Friday, February 18, 2011

Robert Fawcett and Manuel Auad on Doing Your Best Work

Excerpt from David Apatoff's text in the new Robert Fawcett book:

As his work matured, Fawcett continued exploring new ways of making images. He was always willing to abandon conventional wisdom and experiment with new tools and techniques in his work. he told students, "There are no hard and fast rules. The more you look for them as crutches to support you, and the harder you try to produce something which 'looks professional' because it follows some procedure which you believe is standard..."


"... the more you will stifle your own creative ability."


Art Director Howard Munce described Fawcett's highly unusual approach to foraging for drawing tools: "Bob had a habit of poking around the studios of his friends and finding beat-up brushes that had known better days. The owner was always amused and pleased to give them to him when he showed an interest. Back in his own studio, he'd give the tired discards a shave and a haircut with a sharp blade and refashion them to suit his needs."

"Mostly he made wedged tips of various angles to serve special functions in his illustrations. In his hands, an old brush would begin a new life. he might use it to stroke in lines, to indicate a bit of rococo moulding, or to scrumble in a particular texture. But however he used it, it would always leave his unmistakable imprint."


[Fawcett] urged young artists not to compromise to satisfy popular taste. "Young illustrators will not find guidance by studying the currently popular. The popular is usually just on its way out."


He also warned young artists about the consequences of failing to do their best possible work: "The argument that 'it won't be appreciated anyway' may be true... "


"... but in the end this attitude does infinitely more harm to the artist than to his client."

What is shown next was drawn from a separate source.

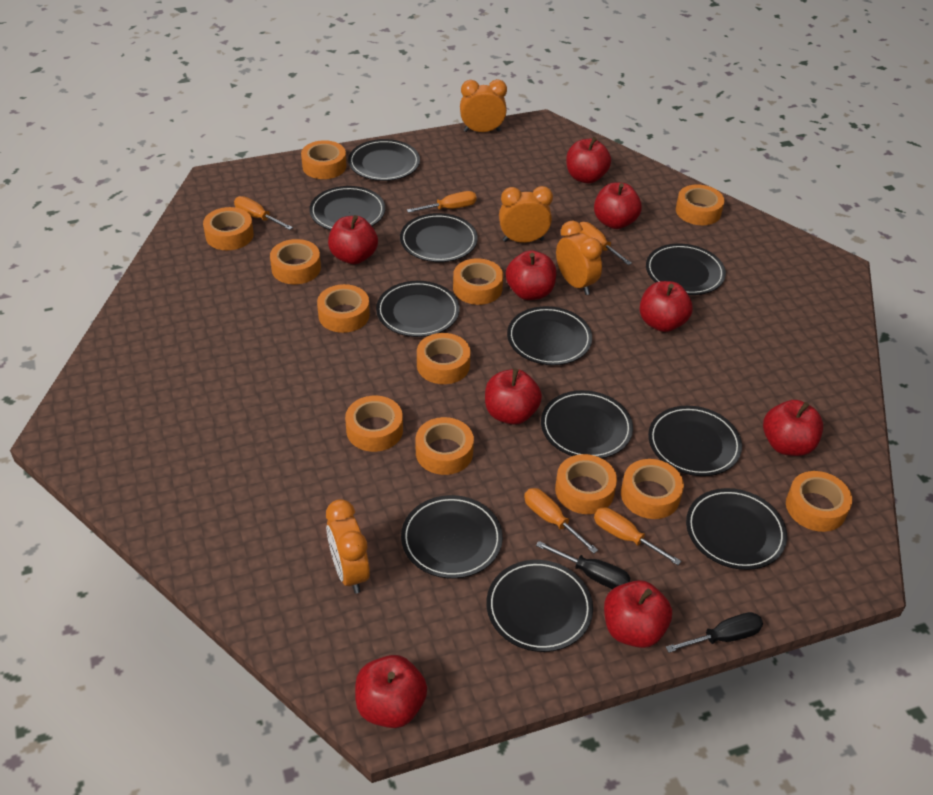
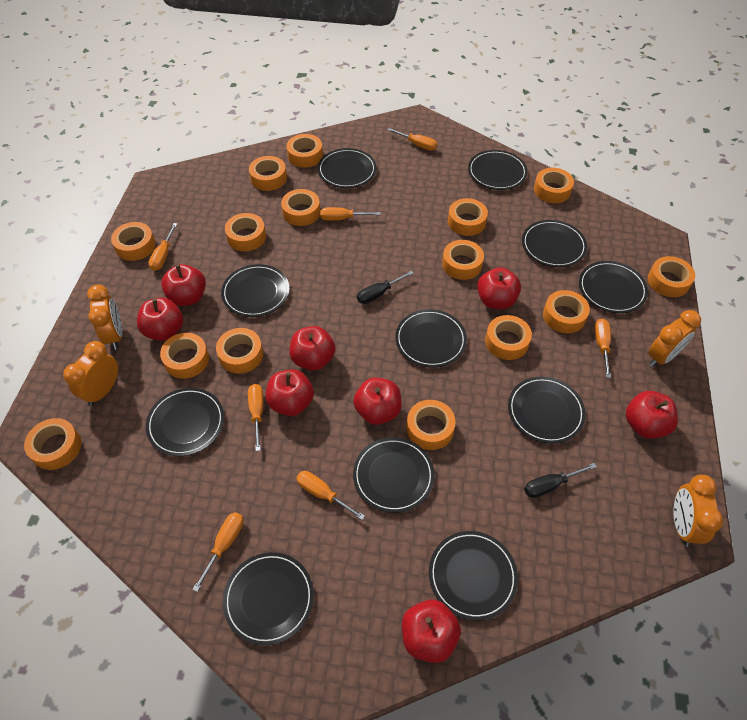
orange screwdriver: [234,196,293,230] [407,191,476,213] [524,488,598,554] [578,222,632,265] [594,507,681,565] = 5 -> [148,223,177,271] [192,512,243,592] [248,384,263,451] [296,471,365,520] [320,207,381,220] [387,128,438,151] [595,318,611,378] = 7
orange tape: [203,207,254,250] [270,239,321,284] [301,140,347,179] [317,284,370,333] [345,396,403,452] [416,417,474,475] [417,333,470,384] [453,258,503,305] [555,454,617,514] [621,459,684,519] [676,184,724,225] [786,471,852,532] = 12 -> [24,418,81,470] [111,222,156,261] [160,333,209,379] [216,328,263,374] [225,213,266,251] [249,156,287,191] [281,189,320,226] [286,134,323,168] [407,400,456,450] [442,240,484,280] [448,198,488,236] [485,315,532,360] [534,168,574,203] [543,290,590,333] [648,256,695,297] = 15
red apple: [328,215,378,264] [355,655,427,728] [485,369,542,425] [506,250,556,300] [566,137,611,183] [594,182,642,229] [604,580,672,648] [640,281,693,332] [763,400,823,456] = 9 -> [137,298,183,341] [161,264,206,306] [266,369,314,416] [289,326,335,371] [353,377,402,425] [402,599,461,663] [477,267,521,309] [626,391,678,439] = 8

Excerpted from David Apatoff's text in the new Robert Fawcett book

And speaking of doing one's best work, here are some final thoughts from Editor/Publisher, Manuel Auad:

"Some transparencies that were taken from the originals, and I have to assume that when they were made, the colors from the illustration were already fading. I spent many hours trying to make sure I didn’t overcompensate with the colors and have them end up looking like neon signs... Since Fawcett’s colors are rather subtle and understated it made it rather difficult to try and bring it back to its original colors. In some cases I would have to scan an image from a tear sheet, and then place it over a transparency, thus, getting the best part from each. Above all, I tried to stay as faithful to what Fawcett’s illustration should be. The other ‘obstacle’ I came across was to eliminate moirés as much as possible without losing the quality of the image. At times it seemed like after solving one problem another would pop up."

"I can’t recall when I worked as hard as I did with the Fawcett book. But I enjoyed every minute of it. It was always a labor of love for me."

"The other day I received a letter from a doctor from Idaho and he wanted to know what moved me to produce this work. I said to him; I suppose I could give you several answers to your question, but in the end, it simply comes down to a dream that you carry with you for many years."

"I believe, if you dream long enough, the dream eventually happens."

The new Robert Fawcett book is available now from Auad Publishing.



  1. RF was able to experiment because at the root of it all was rock solid draftsmanship.

  2. Anonymous8:26 PM

    I love when great illustrator's are asked about how they do their work or how to get inspired, they always seem to answer (in so many words) 'Just do it.' I think a rock hard work ethic mixed with passion and talent made drawing seem easy.

  3. Leif, thank you for your very kind treatment of our book. It sounds like you even read it!

    It was my great privilege to witness Manuel at work on this book over two past years; he wanted to make it a book worthy of Robert Fawcett, and also worthy of the Master Sensei, Walt Reed, to whom Manuel dedicated it. That set a very high standard indeed. Manuel was wise enough and tasteful enough to recognize that standard and take it seriously. He chased individual images to the four corners of the earth, and wrestled with rapacious corporations that wanted to assert unreasonable copyright claims to ancient material. Besides, he was always very diplomatic when he told me that the photographs I had taken of originals were not up to snuff. It was great working on this project, and I appreciate your giving it so much attention.

  4. Interesting post. I am having an argument with my fellow neighborhood committee members about a new spray painted mural that I find to be sub par on so many levels. Mostly because of poor composition. In particular the placement dead center of a tree trunk. Seriously the middle third of the piece is just a wide brown stripe. So this post has two images with figures dead center. And I'm wondering why is Fawcett doing this and getting away with it? The back ground. There's plenty going on and he can draw. But enough about my problems. Love your blog. I read it every day. Good stuff.

  5. Anonymous3:14 AM

    Great advice. Unfortunately, after seeing the SOI students competition, it looks like almost everyone is ignoring it.